Notably, the battle for Kunduz revealed ties between Taliban in northern Afghanistan and Central Asian and Caucasus militants who declared loyalty to Islamic State militants.
Early in the campaign, as many as 2,000 Taliban militants concentrated in the province seized swaths of territory across five of the province's seven districts -- advancing to within 10 kilometers of the provincial capital's strategic airport in late April and seizing high ground in the Gul Tepe district on the northwest edge of Kunduz city.
Government forces spent the summer of 2015 trying to recapture lost territory, with the help of U.S. air strikes and fresh recruits flown in from Kabul.
But the effort failed to force the Taliban from the high ground on the northwest side of Kunduz, and Taliban fighters advanced into other parts of the city in late September, overrunning government buildings and freeing hundreds of prisoners.
The fall of Kunduz marked the first time since late 2001 that Taliban fighters controlled an Afghan provincial capital.
As of late September, 2015, government forces maintained control of Kunduz’s airport on high ground on the city’s south side -- using it to fly in reinforcements and stage counterattacks while NATO warplanes intensified air strikes on Taliban targets.

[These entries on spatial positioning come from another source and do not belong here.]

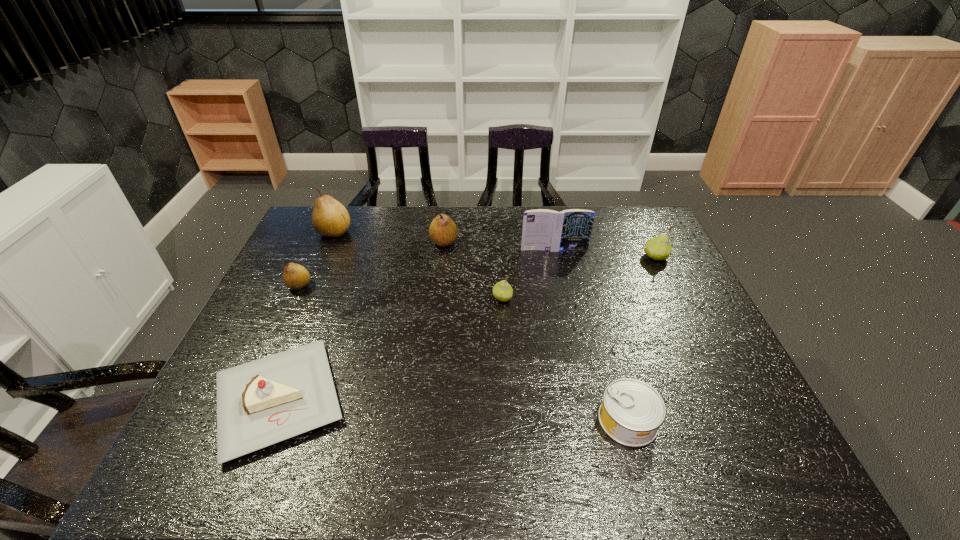
Find the location of a particular element. can present at the near edge is located at coordinates (632, 411).

In order to click on cake located in the left edge section of the desktop in this screenshot , I will do `click(260, 403)`.

Identify the location of object that is at the right edge. This screenshot has height=540, width=960. (658, 248).

Locate an element on the screen. This screenshot has height=540, width=960. object located in the far left corner section of the desktop is located at coordinates (330, 218).

I want to click on object that is at the near left corner, so click(x=260, y=403).

In the image, there is a desktop. Find the location of `free space at the far edge`. free space at the far edge is located at coordinates (409, 210).

Locate an element on the screen. free space at the near edge is located at coordinates (585, 449).

In the image, there is a desktop. Identify the location of free space at the left edge. (329, 271).

Image resolution: width=960 pixels, height=540 pixels. I want to click on free space at the right edge, so click(x=710, y=395).

You are a GUI agent. You are given a task and a screenshot of the screen. Output one action in this format:
    pyautogui.click(x=<x>, y=<y>)
    Task: Click on the free region at the near right corner of the desktop
    
    Given the screenshot: What is the action you would take?
    pyautogui.click(x=715, y=447)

* Provincial Governor Mohammad Omar Safi told RFE/RL after fierce fighting in May that at least 18 slain militants had been positively identified as "foreign fighters" from Tajikistan, Uzbekistan, Kyrgyzstan, Turkey, and Chechnya
* In the summer of 2015, provincial police chief Abdul Saboor Nasrati told RFE/RL that "we cannot ignore the presence of Islamic State fighters" in Kunduz Province
* Kunduz was the Taliban's last stronghold before the U.S.-led invasion drove them from power in 2001
With the historic city of Mazar-e Sharif as its capital, Balkh has long been considered the key province in northern Afghanistan.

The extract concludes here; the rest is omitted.